È assai dura la reazione del commissario cittadino di Roma Capitale dell’UdC, il dottor Roberto Riccardi, circa le continue, ripetute aggressioni e borseggi nella Capitale.

Dottor Riccardi secondo Lei dove bisogna intervenire in fretta nella legislazione italiana in tale materia?
I recenti episodi di furto nei mezzi pubblici mettono in luce una legislazione troppo permissiva. La normativa attuale, che prevede l’intervento delle Forze dell’Ordine solo su querela dei borseggiati, è del tutto inefficace. Questo non solo rallenta l’intervento delle autorità, ma spesso disincentiva le vittime a denunciare, sapendo che le conseguenze per i borseggiatori saranno minime o inesistenti.
Le leggi attuali non sono sufficienti per contrastare efficacemente questo fenomeno. È necessario un cambio di rotta deciso.

il commissario cittadino UdC di Roma Capitale, dottor Roberto Riccardi

E cosa può fare in più, in questo frangente, l’organo giudiziario?
Bisogna smettere di essere troppo indulgenti con i delinquenti. Va adottata una linea più dura per garantire la sicurezza pubblica.
Lei rappresenta uno dei partiti di governo nazionale. Esiste una vostra “ricetta” in merito?
Ecco le misure che proponiamo; arresto obbligatorio per i borseggiatori con l’introduzione dell’arresto obbligatorio per chiunque venga colto in flagrante a commettere furti nei mezzi pubblici.

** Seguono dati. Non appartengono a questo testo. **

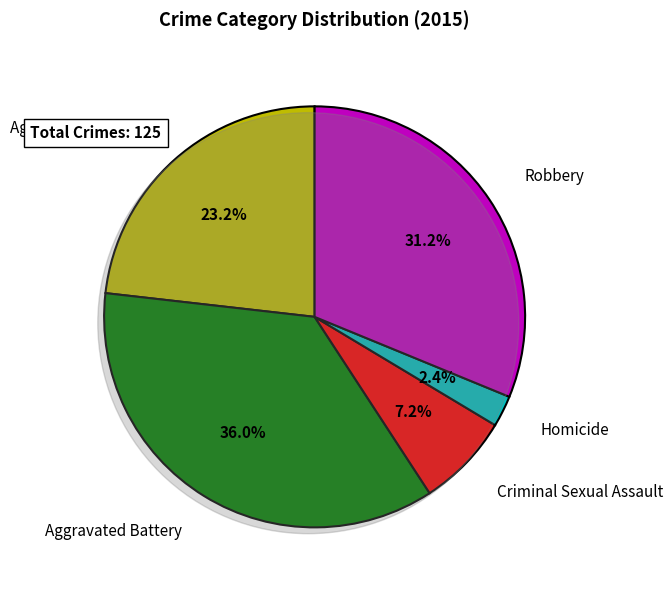

Count the number of slices in the pie.

5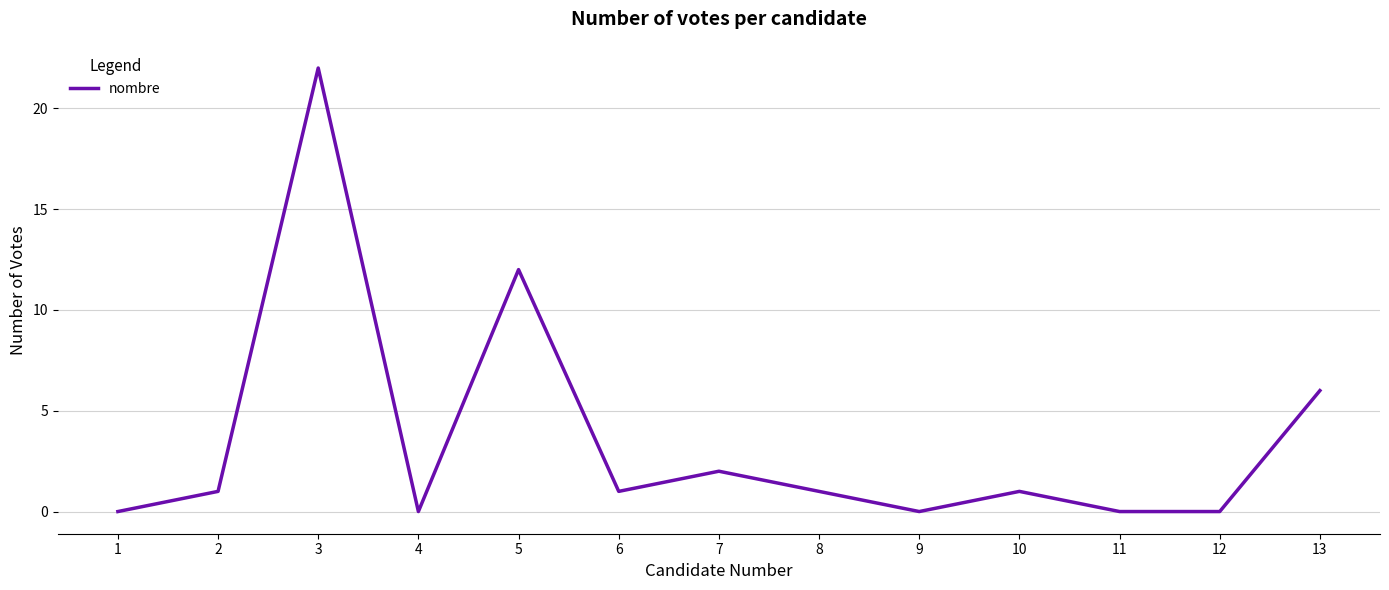

What is the change in value from 2 to 13?

+5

Questo deterrente è essenziale per scoraggiare i delinquenti e proteggere i cittadini.
Modifica della normativa vigente; bisogna consentire l’intervento delle Forze dell’Ordine anche in assenza di querela da parte della vittima, permettendo un’azione tempestiva e decisa contro i borseggiatori.
Inasprimento delle pene ed introduzione di sanzioni più severe per i reati di furto, specialmente quando commessi in luoghi pubblici e affollati come le metropolitane.
Campagne di sensibilizzazione informando i cittadini sui loro diritti e sull’importanza di denunciare ogni atto di borseggio, contribuendo così a creare una comunità più sicura e coesa.
Ma Lei crede che con tali misure si possa mettere un argine alla questione che preoccupa non solo i romani ma le decine di migliaia di turisti che ogni giorno arrivano nella capitale?
Non possiamo più permetterci di essere indulgenti. Dobbiamo agire con fermezza per garantire la sicurezza di tutti i nostri cittadini.
Le Forze dell’Ordine devono essere messe nelle condizioni di poter agire senza ritardi e senza ostacoli burocratici.
Dobbiamo essere determinati nello spuntare le armi dei buonisti ed a ripristinare la legalità nelle nostre strade e nelle nostre metropolitane. Solo con un intervento deciso e risoluto potremo garantire una Roma più sicura e vivibile per tutti.

Risposte chiare e concrete quelle del commissario cittadino UdC di Roma Capitale Roberto Riccardi.
Ci auguriamo che questa volta la politica affronti davvero con tale determinazione questa assenza di sicurezza per i romani e per le migliaia di turisti che si apprestano a giungere nella Capitale per l’imminente apertura, il 24 dicembre 2024, dell’Anno Giubilare.